_Task requirements_: Print the excerpt on frontal crash test speeds in full, word for word.

_Excerpted text_:
════════════════════
In developing this test, NHTSA has chosen an unusually severe frontal crash, considered
on the basis of ∆υ, or change in velocity. The concern here is that the large majority of
frontal crashes on US roadways have ∆υ-values lower than 56 kph; in fact, 98.8% of
frontal, tow-away crashes reported in the National Automotive Sampling System (NASS)
Crashworthiness Data System (CDS) between 1982 and 1991 were at slower speeds than
this standard (Evans, 1994). A histogram of those crash speeds observed is shown in Figure 1.
The IIHS and other worldwide NCAP tests are conducted at an even higher speed, 64 kph
(40 mph), which is faster than 99.5% of the crashes shown in Figure 1, although IIHS uses
an offset deformable barrier. The motivation for using high crash severities is that such
crashes represent a large risk of death and injury. High speed tests drive improvements in
vehicle strength and structural performance and result in restraint systems that can handle
high loads. An underlying assumption is that systems that produce good performance in
high-speed crashes will also perform well in lower-speed crashes, which are much more
common.
However, it is possible that vehicle designs optimised for these test conditions are not,
in fact, optimal for protecting their occupants in more frequently-occurring lower crash
speeds. Even though the risk of injury is lesser at lower speeds, the far greater number of
lower-speed crashes creates the possibility that optimising for high crash speeds leads to more
deaths and injuries than would be the case if a lower test speed were chosen. The objective
of this paper is to use physics-based simulation tools to assess the effects of changing the US
NCAP test speed on vehicle designs and on-road traffic safety. The next section introduces
the problem formulation and the scientific approach used in the study, including the models
used, the sampling technique and the optimisation approach. Section 3 presents the resulting
vehicle designs and predicted societal impact. The results are then discussed in Section 4 and
conclusions are offered in Section 5.
Figure 1 Distribution of crash speeds from on-road data (see online version for colours)
Source:
Adapted from Evans (1994)
════════════════════
_Extracted entries_:
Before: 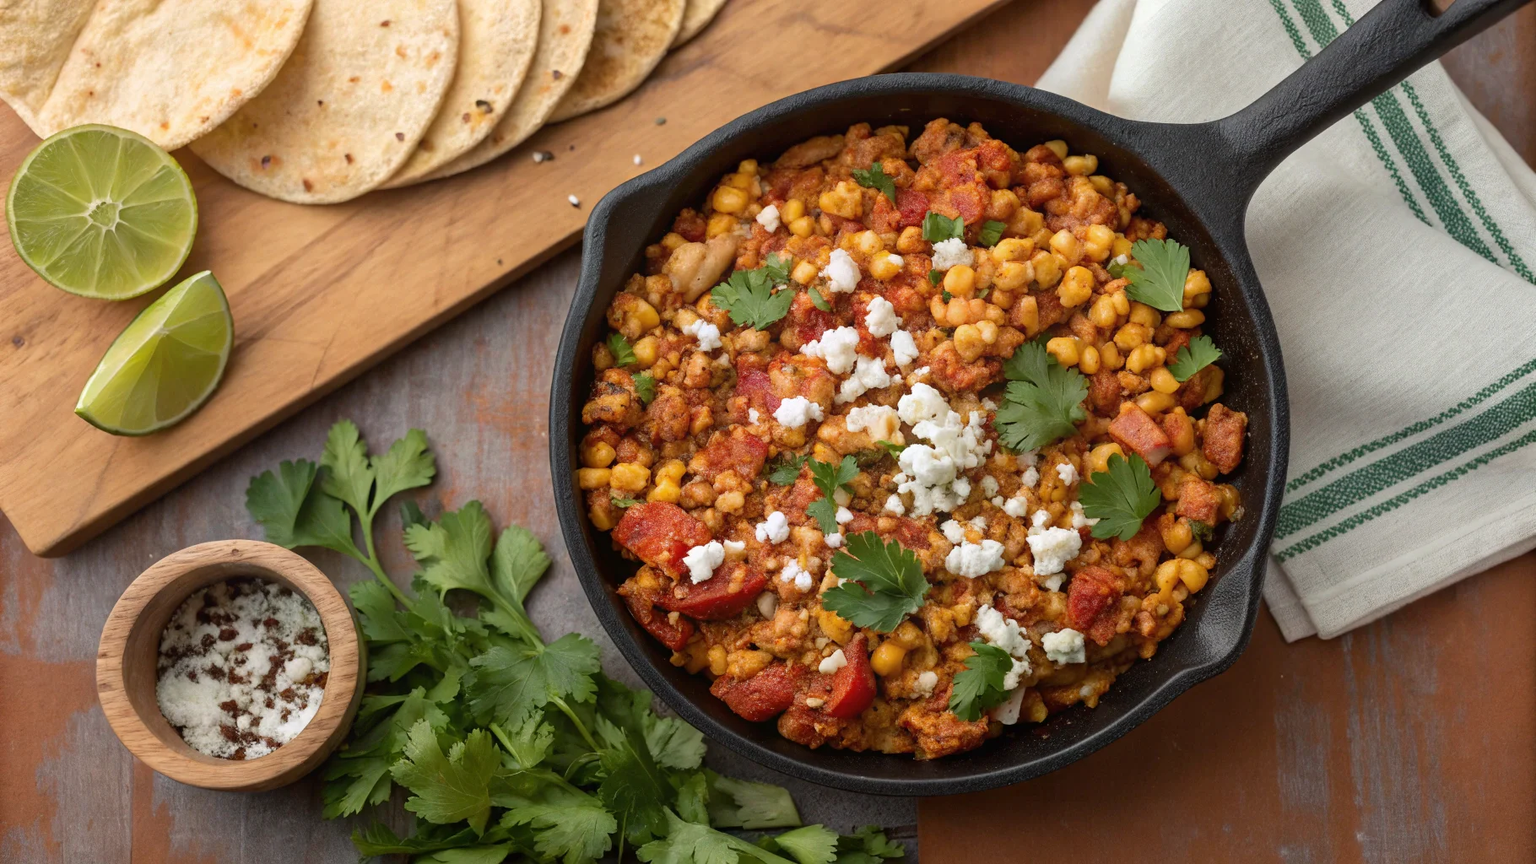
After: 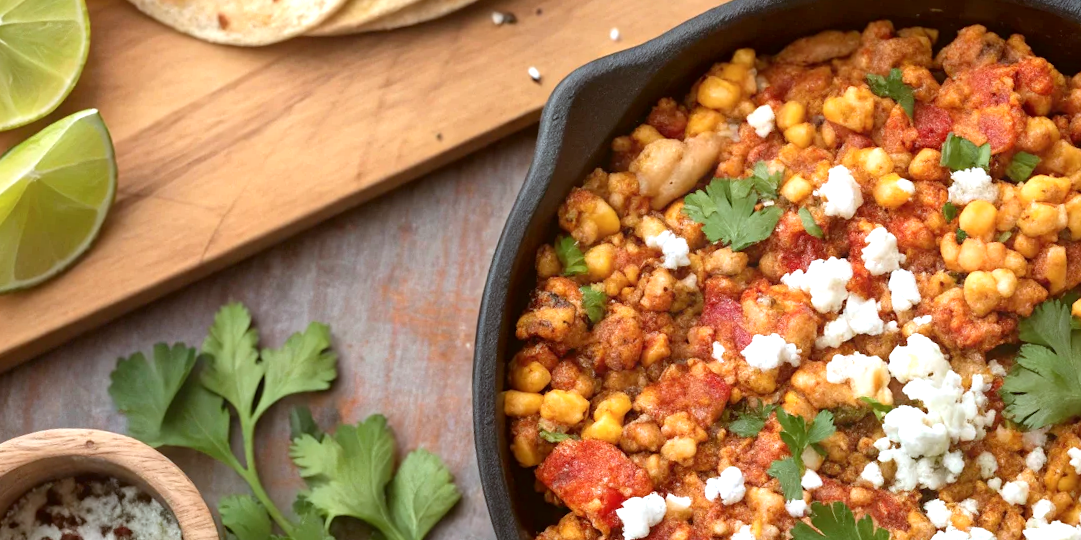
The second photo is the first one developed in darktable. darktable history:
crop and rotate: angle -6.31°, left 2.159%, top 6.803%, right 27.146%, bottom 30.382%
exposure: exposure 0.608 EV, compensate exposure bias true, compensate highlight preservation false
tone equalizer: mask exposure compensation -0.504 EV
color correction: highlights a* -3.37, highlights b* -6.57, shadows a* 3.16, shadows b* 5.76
════════════════════
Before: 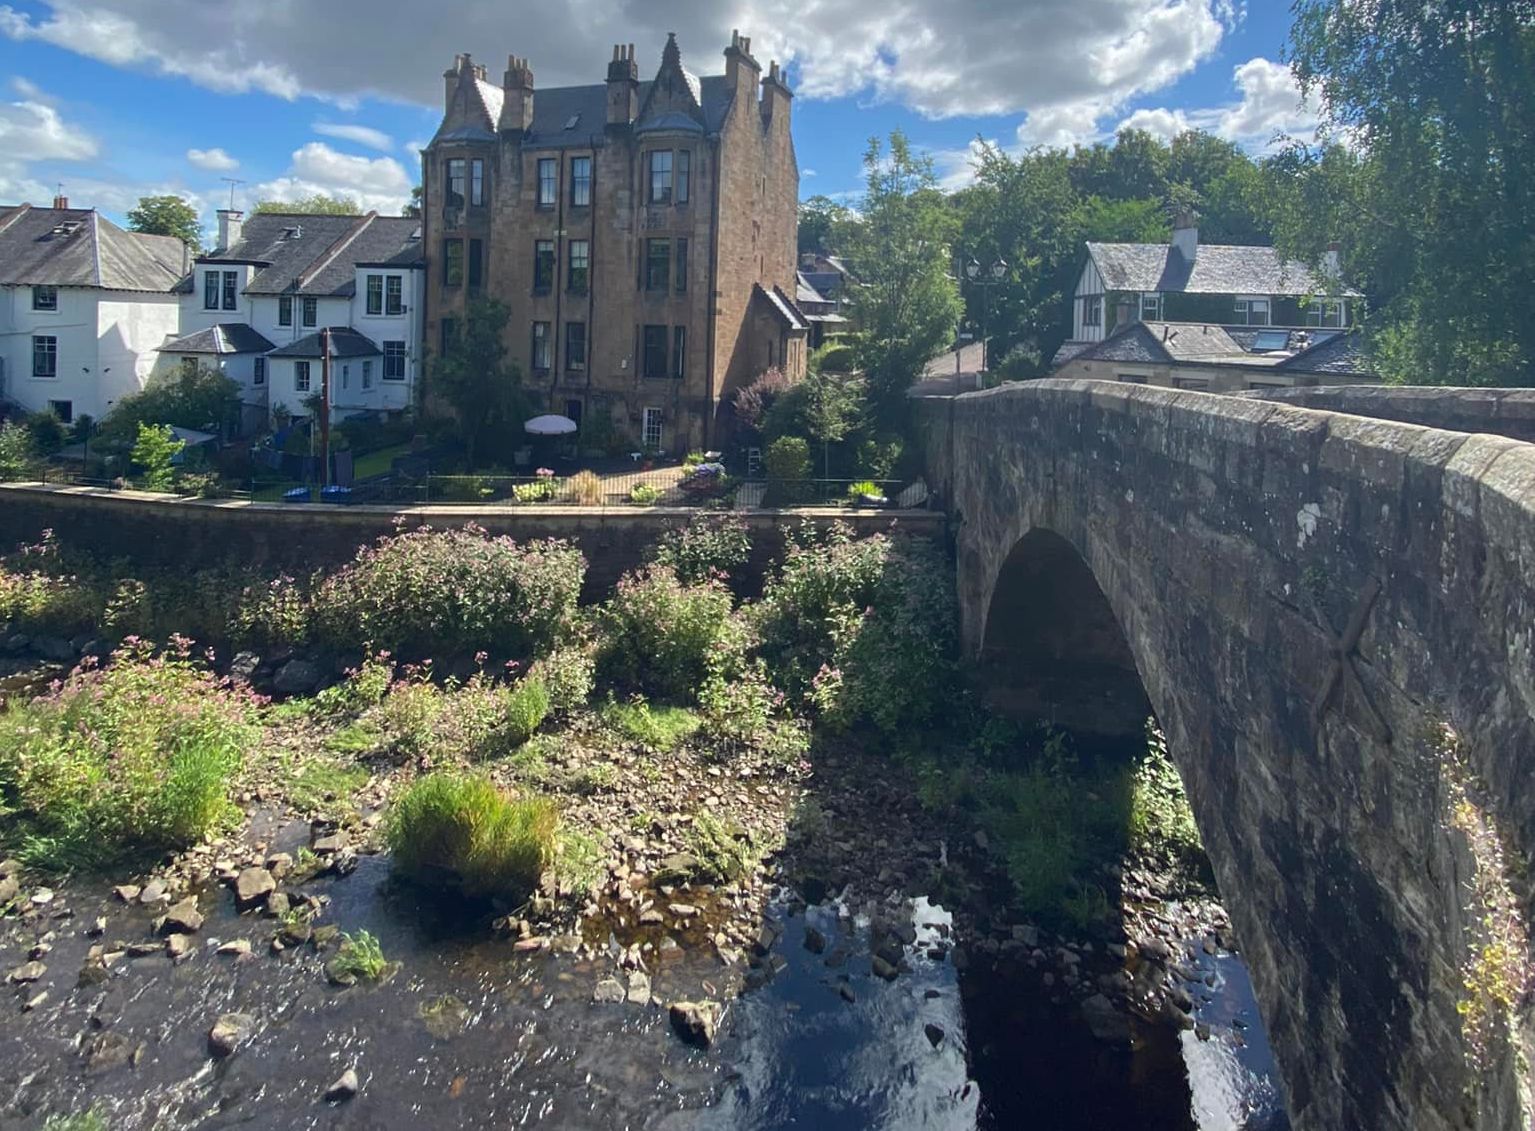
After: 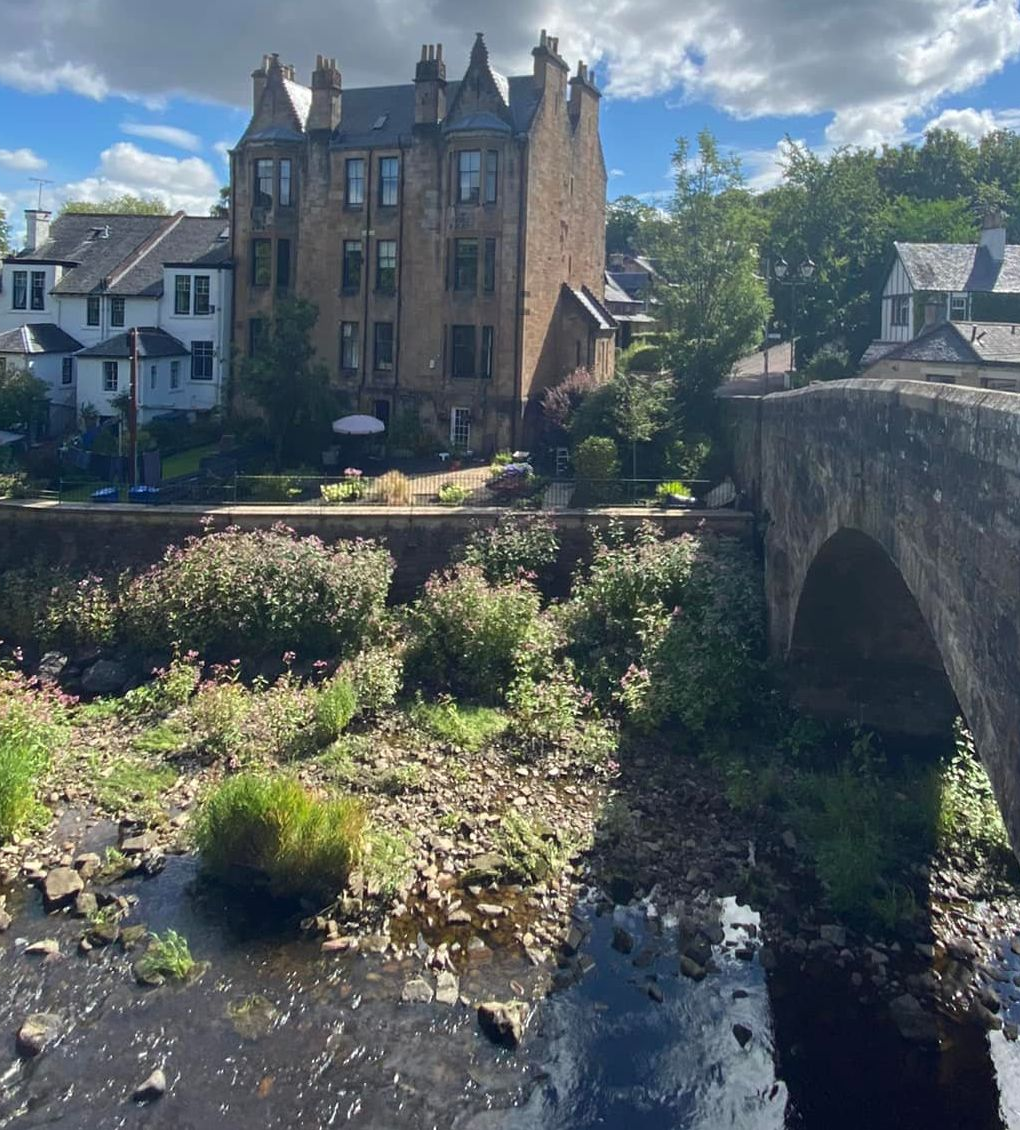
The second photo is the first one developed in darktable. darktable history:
════════════════════
_Exercise output_:
In developing this test, NHTSA has chosen an unusually severe frontal crash, considered
on the basis of ∆υ, or change in velocity. The concern here is that the large majority of
frontal crashes on US roadways have ∆υ-values lower than 56 kph; in fact, 98.8% of
frontal, tow-away crashes reported in the National Automotive Sampling System (NASS)
Crashworthiness Data System (CDS) between 1982 and 1991 were at slower speeds than
this standard (Evans, 1994). A histogram of those crash speeds observed is shown in Figure 1.
The IIHS and other worldwide NCAP tests are conducted at an even higher speed, 64 kph
(40 mph), which is faster than 99.5% of the crashes shown in Figure 1, although IIHS uses
an offset deformable barrier. The motivation for using high crash severities is that such
crashes represent a large risk of death and injury. High speed tests drive improvements in
vehicle strength and structural performance and result in restraint systems that can handle
high loads. An underlying assumption is that systems that produce good performance in
high-speed crashes will also perform well in lower-speed crashes, which are much more
common.
However, it is possible that vehicle designs optimised for these test conditions are not,
in fact, optimal for protecting their occupants in more frequently-occurring lower crash
speeds. Even though the risk of injury is lesser at lower speeds, the far greater number of
lower-speed crashes creates the possibility that optimising for high crash speeds leads to more
deaths and injuries than would be the case if a lower test speed were chosen. The objective
of this paper is to use physics-based simulation tools to assess the effects of changing the US
NCAP test speed on vehicle designs and on-road traffic safety. The next section introduces
the problem formulation and the scientific approach used in the study, including the models
used, the sampling technique and the optimisation approach. Section 3 presents the resulting
vehicle designs and predicted societal impact. The results are then discussed in Section 4 and
conclusions are offered in Section 5.
Figure 1 Distribution of crash speeds from on-road data (see online version for colours)
Source:
Adapted from Evans (1994)